Selling off the businesses in a particular region is another option, Pirker said. Recently, Citigroup sold off its retail banking business in Germany — it could do the same with Japan, for example, he said.

Citigroup could also consider a merger rather than an outright sale.

“A merger is indeed a possibility at this point,” Fitzpatrick said. He said there are a number of firms that would be eager to take over some of Citigroup’s businesses — particularly a company such as Goldman Sachs Group Inc., an investment bank that recently turned into a bank holding company and is now on the prowl for deposits.

The subprime residential mortgage crisis has swelled into a full-blown debt crisis for not just Citigroup, but other banks as well, leading to defaults in everything from leveraged loans to credit-card debt to commercial real estate loans.

Even JPMorgan Chase, one of the nation’s stronger large banks, is shedding about 10 percent of its investment bank staff to better navigate the tough climate.

On Monday, Citigroup’s Pandit said the company’s consumer portfolio losses could rise between $1 billion and $2 billion each quarter through mid-2009. With Citigroup reporting net credit losses of $4.9 billion during the 2008 third quarter, the forecast means losses could swell to more than $10 billion by the middle of next year.

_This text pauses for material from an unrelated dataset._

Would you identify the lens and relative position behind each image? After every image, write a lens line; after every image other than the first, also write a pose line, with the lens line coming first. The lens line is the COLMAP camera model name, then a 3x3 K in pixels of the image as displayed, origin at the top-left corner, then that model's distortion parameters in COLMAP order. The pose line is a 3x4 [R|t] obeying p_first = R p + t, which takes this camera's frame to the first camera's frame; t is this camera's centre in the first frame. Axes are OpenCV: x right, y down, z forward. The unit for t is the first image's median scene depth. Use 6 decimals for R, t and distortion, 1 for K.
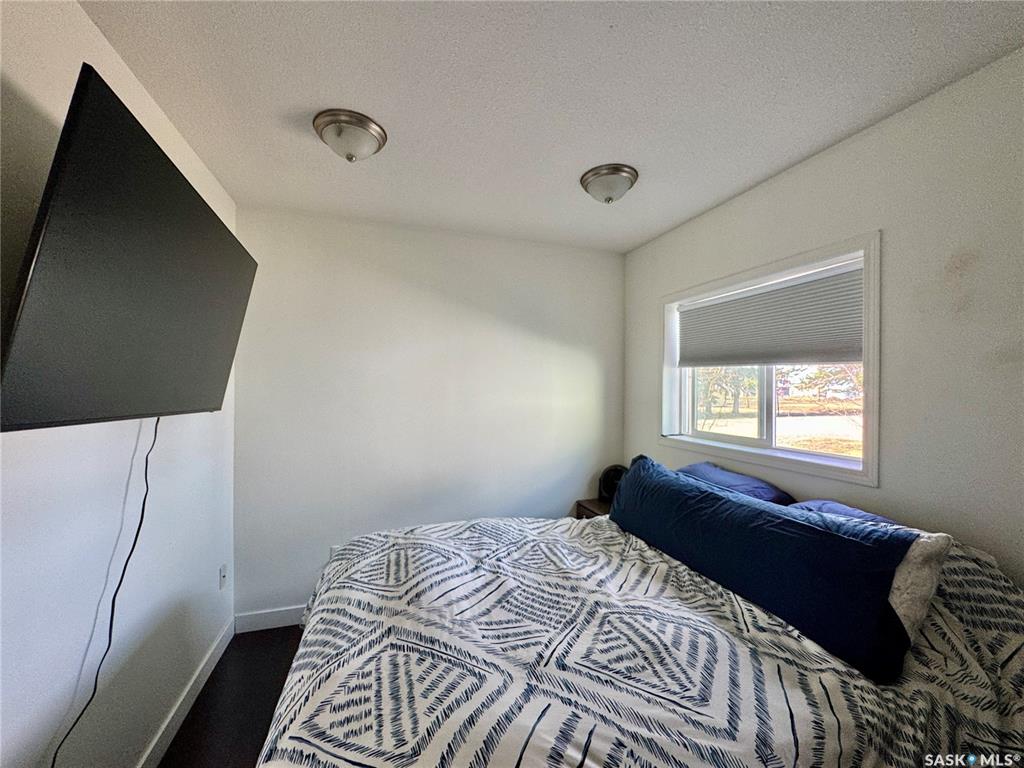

Pandit also said at the time that Citigroup plans to move $80 billion worth of marked-down assets on its balance sheet into a held for investment, held to maturity or available for sale category — instead of listing them on their trading portfolio. Pandit said the accounting change “allows us to benefit from the inherent upside from these marked-down assets,” but some investors saw the move as a tactic to hide bad assets, Fitzpatrick said.

Citi is “a great franchise, but it’s damaged right now,” Fitzpatrick said. “No one knows what the ultimate losses are going to be on a $2 trillion balance sheet.”